Sentiments mitigés pour Jorge Lorenzo en Aragón

Troisième en Aragón, Jorge Lorenzo engrange son deuxième podium de la saison pour Ducati, et s'est montré dans le rythme tout au long du week-end.

Parti de la deuxième position sur la grille de départ, le Majorquin a, comme à Misano, pris le départ et est sorti en tête du premier virage. S'il n'a pas pu autant prendre la poudre d'escampette que sous la pluie du Grand Prix de Saint-Marin, il a cette fois-ci mené l'épreuve pendant les deux premiers tiers, avant de devoir s'incliner face à Marc Márquez et Dani Pedrosa.

Montant pour la deuxième fois de la saison "sur la boîte", après la troisième place acquise à Jerez, le numéro 99 exprime toutefois des sentiments mitigés, après être passé plus près que jamais d'une première victoire pour Ducati.

"D’un côté, je préfère ce podium à celui de Jerez, car on se rapproche de la victoire, mais d’un autre côté, c’est dommage de mener si longtemps et de voir Marc si proche et passer à côté. C’est la pire position dans laquelle finir d’une certaine façon. Mais on progresse et je comprends mieux quelle est la meilleure façon de piloter la moto, et le team fait de son mieux pour me rendre la vie plus aisée avec de petits détails."
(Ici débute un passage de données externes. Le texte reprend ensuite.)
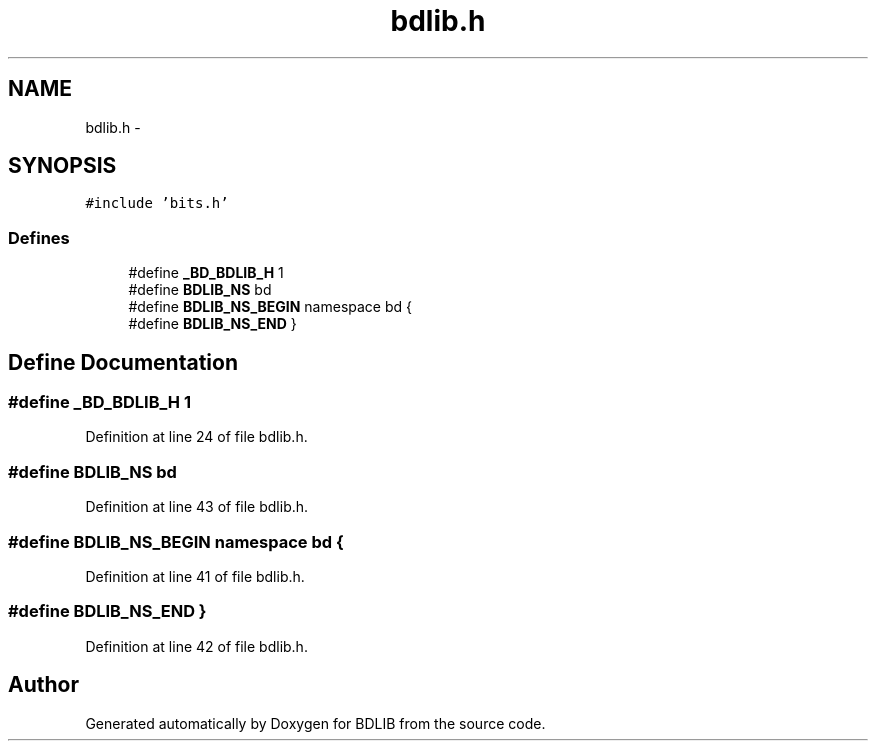 .TH "bdlib.h" 3 "18 Dec 2009" "Version 1.0" "BDLIB" \" -*- nroff -*-
.ad l
.nh
.SH NAME
bdlib.h \- 
.SH SYNOPSIS
.br
.PP
\fC#include 'bits.h'\fP
.br

.SS "Defines"

.in +1c
.ti -1c
.RI "#define \fB_BD_BDLIB_H\fP   1"
.br
.ti -1c
.RI "#define \fBBDLIB_NS\fP   bd"
.br
.ti -1c
.RI "#define \fBBDLIB_NS_BEGIN\fP   namespace bd {"
.br
.ti -1c
.RI "#define \fBBDLIB_NS_END\fP   }"
.br
.in -1c
.SH "Define Documentation"
.PP 
.SS "#define _BD_BDLIB_H   1"
.PP
Definition at line 24 of file bdlib.h.
.SS "#define BDLIB_NS   bd"
.PP
Definition at line 43 of file bdlib.h.
.SS "#define BDLIB_NS_BEGIN   namespace bd {"
.PP
Definition at line 41 of file bdlib.h.
.SS "#define BDLIB_NS_END   }"
.PP
Definition at line 42 of file bdlib.h.
.SH "Author"
.PP 
Generated automatically by Doxygen for BDLIB from the source code.
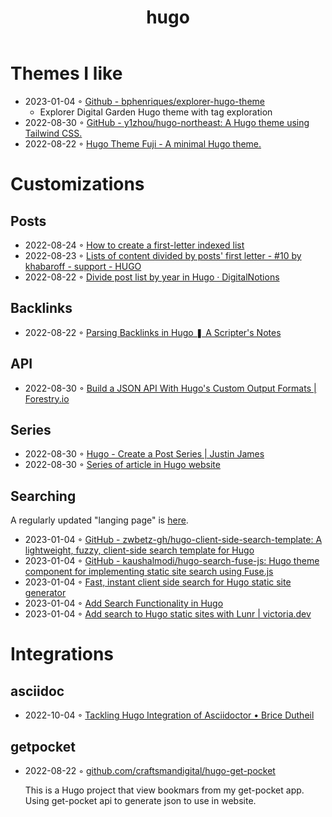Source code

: :PROPERTIES:
:ID:       3500cc48-9c3a-4fc5-8bbc-9a82e14c0485
:END:
#+title: hugo
#+filetags: :hugo:

* Themes I like
- 2023-01-04 ◦ [[https://github.com/bphenriques/explorer-hugo-theme][Github - bphenriques/explorer-hugo-theme]]
  - Explorer Digital Garden Hugo theme with tag exploration
- 2022-08-30 ◦ [[https://github.com/y1zhou/hugo-northeast][GitHub - y1zhou/hugo-northeast: A Hugo theme using Tailwind CSS.]]
- 2022-08-22 ◦ [[https://github.dsrkafuu.net/hugo-theme-fuji/][Hugo Theme Fuji - A minimal Hugo theme.]]
* Customizations
** Posts
 - 2022-08-24 ◦ [[https://gohugohq.com/howto/hugo-create-first-letter-indexed-list/][How to create a first-letter indexed list]]
 - 2022-08-23 ◦ [[https://discourse.gohugo.io/t/lists-of-content-divided-by-posts-first-letter/8534/10][Lists of content divided by posts' first letter - #10 by khabaroff - support - HUGO]]
 - 2022-08-22 ◦ [[https://digitalnotions.net/divide-post-list-by-year-in-hugo/][Divide post list by year in Hugo · DigitalNotions]]
** Backlinks
- 2022-08-22 ◦ [[https://scripter.co/parsing-backlinks-in-hugo/][Parsing Backlinks in Hugo ❚ A Scripter's Notes]]
** API
- 2022-08-30 ◦ [[https://forestry.io/blog/build-a-json-api-with-hugo/][Build a JSON API With Hugo's Custom Output Formats | Forestry.io]]
** Series
- 2022-08-30 ◦ [[https://digitaldrummerj.me/hugo-post-series/][Hugo - Create a Post Series | Justin James]]
- 2022-08-30 ◦ [[https://onebite.dev/series-of-article-in-hugo-website/][Series of article in Hugo website]]
** Searching
A regularly updated "langing page" is [[https://gohugo.io/tools/search/][here]].
- 2023-01-04 ◦ [[https://github.com/zwbetz-gh/hugo-client-side-search-template][GitHub - zwbetz-gh/hugo-client-side-search-template: A lightweight, fuzzy, client-side search template for Hugo]]
- 2023-01-04 ◦ [[https://github.com/kaushalmodi/hugo-search-fuse-js][GitHub - kaushalmodi/hugo-search-fuse-js: Hugo theme component for implementing static site search using Fuse.js]]
- 2023-01-04 ◦ [[https://gist.github.com/cmod/5410eae147e4318164258742dd053993][Fast, instant client side search for Hugo static site generator]]
- 2023-01-04 ◦ [[https://ruddra.com/add-search-functionality-hugo/][Add Search Functionality in Hugo]]
- 2023-01-04 ◦ [[https://victoria.dev/blog/add-search-to-hugo-static-sites-with-lunr/][Add search to Hugo static sites with Lunr | victoria.dev]]
* Integrations
** asciidoc
- 2022-10-04 ◦ [[https://blog.arkey.fr/2020/04/23/tackling-hugo-integration-of-asciidoctor/][Tackling Hugo Integration of Asciidoctor • Brice Dutheil]]
** getpocket
- 2022-08-22 ◦ [[https://github.com/craftsmandigital/hugo-get-pocket][github.com/craftsmandigital/hugo-get-pocket]]

  This is a Hugo project that view bookmars from my get-pocket app. Using get-pocket api to generate json to use in website.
Parti avec le pneu le plus tendre proposé par Michelin à l'arrière, Lorenzo n'a pas choisi de maîtriser le rythme en début de course, partant plutôt à fond, "à la Lorenzo". Le pilote espagnol a souffert lors des dernières boucles mais n'avait pas le choix d'une autre stratégie, vu le groupe imposant de pilotes se formant derrière lui dans les boucles initiales.

"Si je réduisais mon rythme, je passais P10", analyse Lorenzo. "Je contrôlais l’accélération et restais délicat pour économiser les pneus. Mais pour l’arrière, 23 tours, c’est beaucoup. Dans les sept derniers tours, comme je m’y attendais, c’était très dur de rester dans le rythme des 1’49’’. Il n’y avait pas grand-chose de plus à faire, le pneu était détruit du côté gauche."

Pour sa première saison au guidon de la Ducati Desmosedici, le triple Champion du monde MotoGP est en retrait par rapport à son équipier Andrea Dovizioso. Mais ce week-end, malgré une journée disputée sous la pluie vendredi, c'est lui qui a mené l'écurie italienne samedi en qualifications et dimanche en course. Signe encourageant de ses progrès et de ceux de son côté du garage.

"La progression a lieu à deux niveaux : j’essaie de tirer profit des points forts de la moto. Mais j’ai encore besoin de temps pour comprendre ces choses. C’est pourquoi j’ai besoin souvent de tout le week-end pour obtenir le meilleur. Ici, j’ai eu besoin de moins de temps. L’équipe me donne de petits détails pour rendre les choses plus simples à angle maximal dans les virages, là où nous avons le plus de mal. Donc je dirais que ce sont deux choses [qui font progresser]."

Le Continental Circus va maintenant prendre la direction du Japon, pour la première des trois courses outre-mer en trois semaines. De quoi rendre Jorge Lorenzo optimiste, le Twin Ring Motegi étant traditionnellement une bonne piste pour la marque italienne. Et de quoi rêver de décrocher cette première victoire en rouge ?

"Ce n’était pas le circuit le plus idéal pour notre moto. Ce n’est pas la meilleure piste depuis cinq ans pour Ducati ; mais Motegi l’est. Beaucoup de freinages et d'accélérations, et j’adore ce circuit. Ça peut être une autre bonne chance pour la victoire."